The New York Times reports that "A Mood of Gloom Afflicts the Romney Campaign," which sounds about right if you've been reading major press accounts of the train wreck that is the Romney campaign.
Grim-faced aides acknowledged that it was an unusually dark moment, made worse by the self-inflicted, seemingly avoidable nature of the wound. In low-volume, out-of-the-way conversations, a few of them are now wondering whether victory is still possible and whether they are entering McCain-Palin ticket territory.
Who can blame them? Over the past few weeks, hasn't Romney been skinned alive for piping up too quickly after the killing of the U.S. ambassador to Libya? Hasn't he been unmasked again and again as a guy who doesn't care about "the very poor" and even "the 47 percent of Americans" who pay no federal income tax? Didn't he make his dog ride on top of his car once? Isn't he a Mormon, a religion that means 18 percent of Americans won't vote for him under any circumstances? Don't 58 percent of Americans believe Obama would kick Romney's ass in a fist fight?
Jeepers, Mr. Romney! It's bummers all the way down, man.
Except for this from Gallup:
According to Gallup, 39 percent of Romney voters and 38 percent of Obama voters have locked their votes. Twenty-two percent of swing-staters might still change their votes. Overall, Gallup's daily tracking poll (September 11-17) gives Obama 47 percent to Romney's 46 percent.
Then there's this from Rasmussen, which shows Romney at 47 percent and Obama at 45 percent:
And over at RealClearPolitics, the single-best place to track all election polls (and to get a buttload of commentary and opinion pieces), the average of major polls taken September 8-17 show Obama ahead of Romney at 48 percent vs. 45 percent.
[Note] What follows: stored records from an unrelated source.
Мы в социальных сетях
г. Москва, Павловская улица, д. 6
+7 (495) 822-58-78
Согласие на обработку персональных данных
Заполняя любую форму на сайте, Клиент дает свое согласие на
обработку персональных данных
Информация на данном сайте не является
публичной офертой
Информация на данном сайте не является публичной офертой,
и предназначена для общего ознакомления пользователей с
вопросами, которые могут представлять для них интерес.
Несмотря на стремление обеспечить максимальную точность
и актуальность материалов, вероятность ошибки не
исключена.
These numbers don't factor in the release of Romney's taped comments about "the 47 percent," but it's far from clear that's going to turn out to drive his numbers down substantially (especially if it's true, as so many in the commentariat report, that voters have known all along that Romney hates the poor when he isn't completely ignoring them).
What might explain the lack of a sustainable bounce for Obama from the Democratic National Convention? Why is Romney still in this thing at all given his self-evidently awfulness (created the model for Obamacare, has flip-flopped on just about everything, is pro-stimulus spending, an on and on)?
The short answer: Obama's record. Which—like high levels of unemployment, broken promises on civil liberties, job creation, foreign policy mastery, and just about everything else—isn't going away any time soon. Which means this race should stay tight up through November. Not because Romney is any good, but because Obama has been so bad that voters are willing to consider an alternative. (Would that they check out this guy named Gary Johnson.)